BEGIN Provided entries

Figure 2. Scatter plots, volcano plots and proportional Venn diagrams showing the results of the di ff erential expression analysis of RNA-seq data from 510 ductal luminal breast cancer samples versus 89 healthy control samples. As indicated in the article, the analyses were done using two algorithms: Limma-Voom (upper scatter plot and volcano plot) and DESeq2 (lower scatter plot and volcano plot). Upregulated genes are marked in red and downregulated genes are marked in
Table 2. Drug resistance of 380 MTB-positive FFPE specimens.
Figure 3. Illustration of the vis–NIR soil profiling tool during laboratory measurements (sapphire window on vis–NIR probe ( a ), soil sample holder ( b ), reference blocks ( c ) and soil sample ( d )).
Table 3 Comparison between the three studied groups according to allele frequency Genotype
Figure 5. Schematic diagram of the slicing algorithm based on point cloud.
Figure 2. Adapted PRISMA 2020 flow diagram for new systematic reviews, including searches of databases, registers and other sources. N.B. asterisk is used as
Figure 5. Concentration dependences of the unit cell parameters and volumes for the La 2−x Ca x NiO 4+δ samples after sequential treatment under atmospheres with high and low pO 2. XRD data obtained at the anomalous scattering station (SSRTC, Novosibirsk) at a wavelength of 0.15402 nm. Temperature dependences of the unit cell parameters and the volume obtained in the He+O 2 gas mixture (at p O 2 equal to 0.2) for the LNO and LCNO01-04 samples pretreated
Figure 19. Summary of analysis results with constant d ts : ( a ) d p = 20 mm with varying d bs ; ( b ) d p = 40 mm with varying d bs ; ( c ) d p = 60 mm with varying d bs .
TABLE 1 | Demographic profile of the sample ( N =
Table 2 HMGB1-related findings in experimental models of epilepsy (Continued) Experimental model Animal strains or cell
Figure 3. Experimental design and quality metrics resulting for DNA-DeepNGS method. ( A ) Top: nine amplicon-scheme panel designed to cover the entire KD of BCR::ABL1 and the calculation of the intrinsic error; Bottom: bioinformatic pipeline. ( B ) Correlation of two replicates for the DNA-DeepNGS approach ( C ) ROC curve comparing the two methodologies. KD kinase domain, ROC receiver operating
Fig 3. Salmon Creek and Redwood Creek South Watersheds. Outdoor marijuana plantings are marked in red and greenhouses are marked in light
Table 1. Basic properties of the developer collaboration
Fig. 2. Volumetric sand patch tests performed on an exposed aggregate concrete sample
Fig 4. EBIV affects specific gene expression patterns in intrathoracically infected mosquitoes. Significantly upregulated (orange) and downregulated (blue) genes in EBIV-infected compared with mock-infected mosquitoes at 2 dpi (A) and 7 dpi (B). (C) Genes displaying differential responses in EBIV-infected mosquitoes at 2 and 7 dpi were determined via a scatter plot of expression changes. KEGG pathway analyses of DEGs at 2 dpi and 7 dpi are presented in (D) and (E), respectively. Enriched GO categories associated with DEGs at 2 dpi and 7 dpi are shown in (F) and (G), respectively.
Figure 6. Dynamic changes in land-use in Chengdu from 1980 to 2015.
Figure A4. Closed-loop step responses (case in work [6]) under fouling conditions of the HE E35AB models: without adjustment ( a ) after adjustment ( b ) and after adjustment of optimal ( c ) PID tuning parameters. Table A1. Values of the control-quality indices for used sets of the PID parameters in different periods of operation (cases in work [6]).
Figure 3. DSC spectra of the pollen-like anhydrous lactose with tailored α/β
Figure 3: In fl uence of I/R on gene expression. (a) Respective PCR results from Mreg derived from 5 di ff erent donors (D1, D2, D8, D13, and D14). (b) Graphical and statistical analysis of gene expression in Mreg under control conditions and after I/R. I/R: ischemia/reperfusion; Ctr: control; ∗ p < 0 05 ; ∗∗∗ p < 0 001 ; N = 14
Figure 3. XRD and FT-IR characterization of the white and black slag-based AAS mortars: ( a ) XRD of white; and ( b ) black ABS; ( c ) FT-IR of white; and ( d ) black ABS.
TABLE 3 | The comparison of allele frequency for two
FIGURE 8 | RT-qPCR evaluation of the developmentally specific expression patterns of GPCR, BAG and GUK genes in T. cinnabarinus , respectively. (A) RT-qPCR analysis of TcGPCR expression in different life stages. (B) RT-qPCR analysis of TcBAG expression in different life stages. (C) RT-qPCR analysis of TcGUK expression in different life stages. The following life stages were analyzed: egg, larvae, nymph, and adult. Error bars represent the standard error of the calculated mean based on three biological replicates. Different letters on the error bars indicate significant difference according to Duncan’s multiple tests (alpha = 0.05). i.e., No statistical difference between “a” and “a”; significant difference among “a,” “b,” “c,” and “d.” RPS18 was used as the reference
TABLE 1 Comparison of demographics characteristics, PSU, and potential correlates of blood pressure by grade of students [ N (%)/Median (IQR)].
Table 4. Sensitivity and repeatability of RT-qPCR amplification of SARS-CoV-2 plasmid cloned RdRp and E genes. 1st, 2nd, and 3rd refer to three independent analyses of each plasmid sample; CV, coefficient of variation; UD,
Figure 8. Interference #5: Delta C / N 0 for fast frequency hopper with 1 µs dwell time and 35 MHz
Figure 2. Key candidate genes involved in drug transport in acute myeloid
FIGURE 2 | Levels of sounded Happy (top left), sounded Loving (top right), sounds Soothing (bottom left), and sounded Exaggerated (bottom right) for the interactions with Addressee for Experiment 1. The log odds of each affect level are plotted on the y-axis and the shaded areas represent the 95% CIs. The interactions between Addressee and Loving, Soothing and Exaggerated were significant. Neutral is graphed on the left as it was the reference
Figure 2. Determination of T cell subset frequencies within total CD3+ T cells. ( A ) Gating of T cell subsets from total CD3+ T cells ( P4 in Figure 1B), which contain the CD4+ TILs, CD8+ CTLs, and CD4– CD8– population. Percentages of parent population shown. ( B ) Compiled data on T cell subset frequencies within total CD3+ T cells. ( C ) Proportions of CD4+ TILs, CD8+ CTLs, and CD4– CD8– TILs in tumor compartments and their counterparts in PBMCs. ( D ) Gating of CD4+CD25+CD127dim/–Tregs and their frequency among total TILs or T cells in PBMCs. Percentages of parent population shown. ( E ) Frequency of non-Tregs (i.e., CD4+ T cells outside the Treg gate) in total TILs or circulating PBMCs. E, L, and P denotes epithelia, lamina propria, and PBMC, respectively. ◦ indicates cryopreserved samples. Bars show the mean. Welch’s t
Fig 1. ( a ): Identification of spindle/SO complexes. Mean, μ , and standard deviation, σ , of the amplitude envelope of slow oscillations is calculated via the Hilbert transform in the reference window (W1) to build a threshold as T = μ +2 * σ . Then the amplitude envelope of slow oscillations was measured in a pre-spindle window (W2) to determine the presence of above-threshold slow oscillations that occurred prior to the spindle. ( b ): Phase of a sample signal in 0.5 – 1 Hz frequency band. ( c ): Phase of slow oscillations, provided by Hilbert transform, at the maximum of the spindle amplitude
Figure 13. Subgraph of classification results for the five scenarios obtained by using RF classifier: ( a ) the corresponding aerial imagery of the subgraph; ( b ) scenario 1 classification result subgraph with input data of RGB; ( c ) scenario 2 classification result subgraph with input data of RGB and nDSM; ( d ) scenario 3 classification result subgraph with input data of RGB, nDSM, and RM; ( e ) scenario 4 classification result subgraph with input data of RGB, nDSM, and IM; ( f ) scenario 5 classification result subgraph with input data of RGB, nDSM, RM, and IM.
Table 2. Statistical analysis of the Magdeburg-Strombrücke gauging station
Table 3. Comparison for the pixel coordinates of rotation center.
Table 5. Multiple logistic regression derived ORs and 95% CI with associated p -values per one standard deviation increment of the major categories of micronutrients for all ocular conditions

END Provided entries

_Exercise prompt_
Please show the lines in the entries above that hold the string "analyses".

_Task response_
Figure 2. Scatter plots, volcano plots and proportional Venn diagrams showing the results of the di ff erential expression analysis of RNA-seq data from 510 ductal luminal breast cancer samples versus 89 healthy control samples. As indicated in the article, the analyses were done using two algorithms: Limma-Voom (upper scatter plot and volcano plot) and DESeq2 (lower scatter plot and volcano plot). Upregulated genes are marked in red and downregulated genes are marked in
Fig 4. EBIV affects specific gene expression patterns in intrathoracically infected mosquitoes. Significantly upregulated (orange) and downregulated (blue) genes in EBIV-infected compared with mock-infected mosquitoes at 2 dpi (A) and 7 dpi (B). (C) Genes displaying differential responses in EBIV-infected mosquitoes at 2 and 7 dpi were determined via a scatter plot of expression changes. KEGG pathway analyses of DEGs at 2 dpi and 7 dpi are presented in (D) and (E), respectively. Enriched GO categories associated with DEGs at 2 dpi and 7 dpi are shown in (F) and (G), respectively.
Table 4. Sensitivity and repeatability of RT-qPCR amplification of SARS-CoV-2 plasmid cloned RdRp and E genes. 1st, 2nd, and 3rd refer to three independent analyses of each plasmid sample; CV, coefficient of variation; UD,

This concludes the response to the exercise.